Cardiff twice led, were in the game until the hour mark, and never gave up. But even when they were ahead and defending with five at the back and four in midfield they were no match for Liverpool’s attacking brio.

Brendan Rodgers deployed the same diamond midfield that embarrassed Manchester United at Old Trafford last week, but fielded the guile of Philippe Coutinho at its apex rather than the pace of Raheem Sterling. Coutinho helped knit Liverpool’s attacks together but the three sweetest passes of the day came from Jordan Henderson (a perfectly weighted inside pass for Glen Johnson to provide Suarez’s first), Daniel Sturridge (a smart backheel for Suarez’s second) and Johnson’s long forward pass for the Uruguayan’s hat-trick.

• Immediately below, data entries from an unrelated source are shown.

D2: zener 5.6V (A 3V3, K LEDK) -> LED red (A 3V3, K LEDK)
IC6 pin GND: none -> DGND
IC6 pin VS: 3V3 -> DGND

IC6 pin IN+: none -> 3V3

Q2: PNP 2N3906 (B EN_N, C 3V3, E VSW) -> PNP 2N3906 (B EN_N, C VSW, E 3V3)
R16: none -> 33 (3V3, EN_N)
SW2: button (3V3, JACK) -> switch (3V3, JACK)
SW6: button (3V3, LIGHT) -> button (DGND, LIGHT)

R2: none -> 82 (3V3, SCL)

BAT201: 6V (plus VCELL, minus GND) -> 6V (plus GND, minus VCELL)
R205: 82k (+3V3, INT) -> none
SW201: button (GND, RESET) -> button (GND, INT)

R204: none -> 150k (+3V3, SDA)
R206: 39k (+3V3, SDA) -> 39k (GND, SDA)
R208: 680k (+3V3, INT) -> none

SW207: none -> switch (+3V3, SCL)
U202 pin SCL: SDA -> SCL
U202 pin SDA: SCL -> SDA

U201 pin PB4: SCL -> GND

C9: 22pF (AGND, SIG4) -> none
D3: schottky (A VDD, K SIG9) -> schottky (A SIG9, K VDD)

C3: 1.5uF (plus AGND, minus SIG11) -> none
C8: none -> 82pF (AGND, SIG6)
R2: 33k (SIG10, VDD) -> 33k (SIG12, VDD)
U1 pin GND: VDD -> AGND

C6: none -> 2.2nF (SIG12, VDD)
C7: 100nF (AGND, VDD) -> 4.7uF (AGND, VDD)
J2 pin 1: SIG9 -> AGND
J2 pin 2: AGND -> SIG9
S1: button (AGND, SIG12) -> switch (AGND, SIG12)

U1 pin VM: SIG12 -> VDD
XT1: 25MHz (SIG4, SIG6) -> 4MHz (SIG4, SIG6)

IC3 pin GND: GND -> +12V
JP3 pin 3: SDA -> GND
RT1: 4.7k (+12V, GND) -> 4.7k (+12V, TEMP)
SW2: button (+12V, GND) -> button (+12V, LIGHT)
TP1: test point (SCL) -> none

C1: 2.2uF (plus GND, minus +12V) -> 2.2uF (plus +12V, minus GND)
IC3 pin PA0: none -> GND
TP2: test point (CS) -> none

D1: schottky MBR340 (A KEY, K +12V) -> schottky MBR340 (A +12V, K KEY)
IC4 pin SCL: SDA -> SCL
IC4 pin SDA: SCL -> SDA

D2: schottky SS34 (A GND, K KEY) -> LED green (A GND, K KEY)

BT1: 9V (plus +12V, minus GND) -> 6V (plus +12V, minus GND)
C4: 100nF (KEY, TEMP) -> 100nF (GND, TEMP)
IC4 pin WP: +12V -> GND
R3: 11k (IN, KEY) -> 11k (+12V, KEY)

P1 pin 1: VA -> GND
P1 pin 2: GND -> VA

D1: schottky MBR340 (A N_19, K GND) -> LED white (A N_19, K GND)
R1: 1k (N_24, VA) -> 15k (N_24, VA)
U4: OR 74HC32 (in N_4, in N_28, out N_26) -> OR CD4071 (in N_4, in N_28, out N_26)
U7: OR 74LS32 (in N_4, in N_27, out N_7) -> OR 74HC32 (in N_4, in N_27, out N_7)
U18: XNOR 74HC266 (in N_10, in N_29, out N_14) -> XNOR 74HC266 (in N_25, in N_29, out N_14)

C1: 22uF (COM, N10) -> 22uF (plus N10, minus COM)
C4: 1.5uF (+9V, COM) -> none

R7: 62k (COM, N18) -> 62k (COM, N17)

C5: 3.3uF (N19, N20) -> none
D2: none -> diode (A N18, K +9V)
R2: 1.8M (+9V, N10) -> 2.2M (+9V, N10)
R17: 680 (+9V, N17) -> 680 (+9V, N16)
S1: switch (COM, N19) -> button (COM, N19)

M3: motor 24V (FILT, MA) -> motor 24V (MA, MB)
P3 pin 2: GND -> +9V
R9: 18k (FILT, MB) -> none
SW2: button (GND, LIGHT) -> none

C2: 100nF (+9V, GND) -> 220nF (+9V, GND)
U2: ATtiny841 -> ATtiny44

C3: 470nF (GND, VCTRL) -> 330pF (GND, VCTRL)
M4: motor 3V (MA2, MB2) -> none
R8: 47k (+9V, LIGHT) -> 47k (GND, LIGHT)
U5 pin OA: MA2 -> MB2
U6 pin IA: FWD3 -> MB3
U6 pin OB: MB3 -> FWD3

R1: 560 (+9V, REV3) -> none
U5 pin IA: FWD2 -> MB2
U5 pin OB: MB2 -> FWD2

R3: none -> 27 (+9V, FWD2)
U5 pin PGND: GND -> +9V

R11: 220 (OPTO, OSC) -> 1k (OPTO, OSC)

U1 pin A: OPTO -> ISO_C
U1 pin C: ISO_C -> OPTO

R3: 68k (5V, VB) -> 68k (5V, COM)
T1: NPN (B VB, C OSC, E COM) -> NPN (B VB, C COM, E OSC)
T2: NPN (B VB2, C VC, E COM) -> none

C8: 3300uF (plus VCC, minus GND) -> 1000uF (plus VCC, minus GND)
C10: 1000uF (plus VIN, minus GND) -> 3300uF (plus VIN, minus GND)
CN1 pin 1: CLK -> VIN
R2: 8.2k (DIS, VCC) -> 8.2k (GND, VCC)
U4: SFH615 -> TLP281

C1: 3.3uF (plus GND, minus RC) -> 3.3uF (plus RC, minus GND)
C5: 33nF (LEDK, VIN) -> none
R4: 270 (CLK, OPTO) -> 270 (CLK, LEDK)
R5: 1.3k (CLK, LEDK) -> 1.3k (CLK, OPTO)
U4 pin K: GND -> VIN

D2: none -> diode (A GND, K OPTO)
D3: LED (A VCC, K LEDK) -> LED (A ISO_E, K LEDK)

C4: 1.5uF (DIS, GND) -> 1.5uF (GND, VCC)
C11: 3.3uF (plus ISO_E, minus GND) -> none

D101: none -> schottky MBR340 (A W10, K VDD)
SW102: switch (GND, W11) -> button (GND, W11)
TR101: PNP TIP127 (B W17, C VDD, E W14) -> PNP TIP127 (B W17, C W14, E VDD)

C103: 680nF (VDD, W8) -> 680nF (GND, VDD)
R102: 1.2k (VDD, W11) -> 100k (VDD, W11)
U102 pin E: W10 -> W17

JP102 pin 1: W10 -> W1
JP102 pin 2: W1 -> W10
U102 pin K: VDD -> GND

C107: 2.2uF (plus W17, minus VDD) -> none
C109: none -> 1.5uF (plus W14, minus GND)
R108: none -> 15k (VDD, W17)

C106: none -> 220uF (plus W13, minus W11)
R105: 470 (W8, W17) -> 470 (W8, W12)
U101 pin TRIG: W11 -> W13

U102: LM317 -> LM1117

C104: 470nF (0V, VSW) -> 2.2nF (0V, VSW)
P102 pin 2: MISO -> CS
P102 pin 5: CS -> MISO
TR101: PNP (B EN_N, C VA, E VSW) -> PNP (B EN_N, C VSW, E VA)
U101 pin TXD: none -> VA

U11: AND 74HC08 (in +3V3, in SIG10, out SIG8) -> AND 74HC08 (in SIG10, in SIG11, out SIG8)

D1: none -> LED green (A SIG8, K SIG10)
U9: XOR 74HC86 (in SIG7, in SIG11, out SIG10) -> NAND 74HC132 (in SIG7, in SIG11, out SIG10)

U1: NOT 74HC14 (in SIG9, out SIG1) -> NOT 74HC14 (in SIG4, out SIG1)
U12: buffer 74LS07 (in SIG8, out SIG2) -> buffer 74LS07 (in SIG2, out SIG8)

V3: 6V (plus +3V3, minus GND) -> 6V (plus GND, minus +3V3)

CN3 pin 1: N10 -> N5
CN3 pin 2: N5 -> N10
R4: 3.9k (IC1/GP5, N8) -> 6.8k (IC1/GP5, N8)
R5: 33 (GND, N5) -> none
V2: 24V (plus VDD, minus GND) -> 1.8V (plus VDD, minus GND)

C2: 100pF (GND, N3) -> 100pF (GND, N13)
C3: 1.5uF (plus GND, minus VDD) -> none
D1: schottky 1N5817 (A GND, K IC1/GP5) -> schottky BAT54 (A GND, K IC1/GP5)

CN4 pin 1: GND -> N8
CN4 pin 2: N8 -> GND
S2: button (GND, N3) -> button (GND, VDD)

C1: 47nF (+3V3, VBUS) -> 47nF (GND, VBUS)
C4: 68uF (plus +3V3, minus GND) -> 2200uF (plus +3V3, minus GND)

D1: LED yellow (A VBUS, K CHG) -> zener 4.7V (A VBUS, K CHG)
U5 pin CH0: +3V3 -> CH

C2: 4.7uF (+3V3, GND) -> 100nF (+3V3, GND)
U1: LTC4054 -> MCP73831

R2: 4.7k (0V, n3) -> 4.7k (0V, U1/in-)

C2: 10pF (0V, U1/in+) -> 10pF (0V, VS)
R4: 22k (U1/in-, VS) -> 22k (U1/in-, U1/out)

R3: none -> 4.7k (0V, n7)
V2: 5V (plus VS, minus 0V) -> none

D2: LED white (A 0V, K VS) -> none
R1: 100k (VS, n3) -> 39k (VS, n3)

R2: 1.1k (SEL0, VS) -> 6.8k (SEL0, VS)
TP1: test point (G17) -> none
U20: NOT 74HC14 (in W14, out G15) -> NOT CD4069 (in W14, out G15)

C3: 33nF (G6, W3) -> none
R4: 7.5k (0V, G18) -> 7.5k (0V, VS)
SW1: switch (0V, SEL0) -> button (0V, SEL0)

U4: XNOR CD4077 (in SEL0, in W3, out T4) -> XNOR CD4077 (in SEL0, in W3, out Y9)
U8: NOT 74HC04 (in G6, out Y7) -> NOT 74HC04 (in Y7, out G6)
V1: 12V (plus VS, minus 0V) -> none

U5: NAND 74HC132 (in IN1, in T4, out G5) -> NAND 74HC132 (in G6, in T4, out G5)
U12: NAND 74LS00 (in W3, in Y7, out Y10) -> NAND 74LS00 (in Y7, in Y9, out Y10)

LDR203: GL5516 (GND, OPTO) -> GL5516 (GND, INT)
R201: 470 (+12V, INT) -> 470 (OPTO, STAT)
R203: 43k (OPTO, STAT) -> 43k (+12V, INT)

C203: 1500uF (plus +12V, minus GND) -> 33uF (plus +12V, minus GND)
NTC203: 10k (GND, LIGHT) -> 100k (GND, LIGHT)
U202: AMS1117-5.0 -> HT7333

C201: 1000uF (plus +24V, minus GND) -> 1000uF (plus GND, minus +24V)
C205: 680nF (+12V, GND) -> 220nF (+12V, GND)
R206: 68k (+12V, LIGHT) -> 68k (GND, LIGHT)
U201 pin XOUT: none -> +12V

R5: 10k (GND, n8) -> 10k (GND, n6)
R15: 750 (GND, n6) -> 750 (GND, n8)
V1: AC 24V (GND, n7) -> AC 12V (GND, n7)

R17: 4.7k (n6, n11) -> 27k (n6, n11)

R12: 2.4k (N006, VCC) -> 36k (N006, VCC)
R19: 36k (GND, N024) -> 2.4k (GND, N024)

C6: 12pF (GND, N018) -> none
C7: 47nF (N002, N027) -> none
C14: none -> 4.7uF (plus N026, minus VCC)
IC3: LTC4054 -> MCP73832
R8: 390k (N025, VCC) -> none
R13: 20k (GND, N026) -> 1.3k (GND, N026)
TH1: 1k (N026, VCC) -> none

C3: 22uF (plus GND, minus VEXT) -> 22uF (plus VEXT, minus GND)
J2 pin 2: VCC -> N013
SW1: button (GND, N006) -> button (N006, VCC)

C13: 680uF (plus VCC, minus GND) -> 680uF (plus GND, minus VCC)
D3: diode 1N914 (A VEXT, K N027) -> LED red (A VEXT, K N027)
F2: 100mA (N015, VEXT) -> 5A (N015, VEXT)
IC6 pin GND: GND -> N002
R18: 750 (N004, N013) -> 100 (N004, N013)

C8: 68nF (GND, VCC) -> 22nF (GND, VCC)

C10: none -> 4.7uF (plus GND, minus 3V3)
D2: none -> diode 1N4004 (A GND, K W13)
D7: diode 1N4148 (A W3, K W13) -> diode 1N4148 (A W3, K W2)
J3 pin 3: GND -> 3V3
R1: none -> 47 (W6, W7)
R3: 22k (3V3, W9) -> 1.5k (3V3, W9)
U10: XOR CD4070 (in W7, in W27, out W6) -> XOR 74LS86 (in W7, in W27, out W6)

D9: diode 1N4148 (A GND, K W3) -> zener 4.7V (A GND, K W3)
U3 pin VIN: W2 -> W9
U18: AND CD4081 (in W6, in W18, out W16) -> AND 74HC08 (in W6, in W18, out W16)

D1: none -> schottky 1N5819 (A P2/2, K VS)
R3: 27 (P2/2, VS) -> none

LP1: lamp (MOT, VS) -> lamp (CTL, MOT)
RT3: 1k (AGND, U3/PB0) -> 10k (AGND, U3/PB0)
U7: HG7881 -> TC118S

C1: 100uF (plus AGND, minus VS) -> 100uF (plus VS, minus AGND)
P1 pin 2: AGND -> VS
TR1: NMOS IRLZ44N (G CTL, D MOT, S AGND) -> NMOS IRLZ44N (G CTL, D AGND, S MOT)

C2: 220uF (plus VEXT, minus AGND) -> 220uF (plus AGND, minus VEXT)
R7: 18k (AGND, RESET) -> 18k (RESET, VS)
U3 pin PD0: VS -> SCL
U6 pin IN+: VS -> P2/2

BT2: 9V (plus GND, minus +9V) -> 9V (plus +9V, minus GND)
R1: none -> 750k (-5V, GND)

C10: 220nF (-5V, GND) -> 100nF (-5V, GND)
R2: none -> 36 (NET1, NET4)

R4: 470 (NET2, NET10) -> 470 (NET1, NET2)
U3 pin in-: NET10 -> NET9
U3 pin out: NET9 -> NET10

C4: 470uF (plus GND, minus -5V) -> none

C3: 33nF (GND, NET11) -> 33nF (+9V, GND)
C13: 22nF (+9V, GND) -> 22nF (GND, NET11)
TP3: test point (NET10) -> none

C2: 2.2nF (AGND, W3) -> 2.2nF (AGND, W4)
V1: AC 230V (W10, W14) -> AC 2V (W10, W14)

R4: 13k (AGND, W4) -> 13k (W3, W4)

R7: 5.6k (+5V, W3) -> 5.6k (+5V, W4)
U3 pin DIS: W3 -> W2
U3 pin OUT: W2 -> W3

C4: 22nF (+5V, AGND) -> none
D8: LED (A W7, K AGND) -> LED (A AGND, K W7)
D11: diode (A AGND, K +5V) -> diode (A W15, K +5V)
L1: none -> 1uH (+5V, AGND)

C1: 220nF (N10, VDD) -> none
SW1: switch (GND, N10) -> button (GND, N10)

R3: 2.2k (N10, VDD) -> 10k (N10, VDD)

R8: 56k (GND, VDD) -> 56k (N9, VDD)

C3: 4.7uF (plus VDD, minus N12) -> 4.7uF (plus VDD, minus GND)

This abundance of providers in a team that also has the passing range of Steven Gerrard and Joe Allen’s precision, explains why it is so difficult to stop Liverpool when they are in full flow. Statistically, and aesthetically, it is the most entertaining Liverpool team since 1987-88, when Kenny Dalglish signed John Barnes and Peter Beardsley and regained the title.

“I think the variety and imagination in our game is at a real top level,” said Rodgers. “We showed our power in the offensive game. We can be better, there are areas defensively where we lapsed a little bit, but I know as a manager that, when you are stood on the touchline, the thing you fear in a game is the opponent and their offensive threat. [Playing us] you are playing against a team that you know can score from anywhere, any angle, and a team that can dominate the ball.

“That’s something that we have developed and cultivated here, it’s not something that was presented to us. It’s something that we’ve worked hard at developing.”

Manchester City’s Yaya Touré (AP)

Liverpool scored 71 league goals last season, 47 the year before. With eight matches left and 82 goals already in the bag they look certain to surpass the 87 they scored in a 40-match season in 1987-88. Rodgers added: “After scoring more goals last year I said we wanted to find 20-plus more goals in the team. We’ve done that. But our idea is to make constant improvement.”

Liverpool, collectively and individually, have progressed more than any other team this season, which is a tribute to Rodgers’ emphasis on coaching his players – “some of these other teams have spent a hell of a lot of money,” he noted – and the players’ readiness to buy into this philosophy.

“What was great for me today is that you see the self-coaching going on. We spend a lot of time coaching on the training field but now the players are self-coaching each other in the game to operate, to have more numbers around the ball, making angles.”

The Liverpool manager added, ominously for opponents: “Whether we win 3-0 or 6-3 it doesn’t matter. For me it’s just about winning and winning in style. We’ve got games to go and we just want to keep scoring goals.”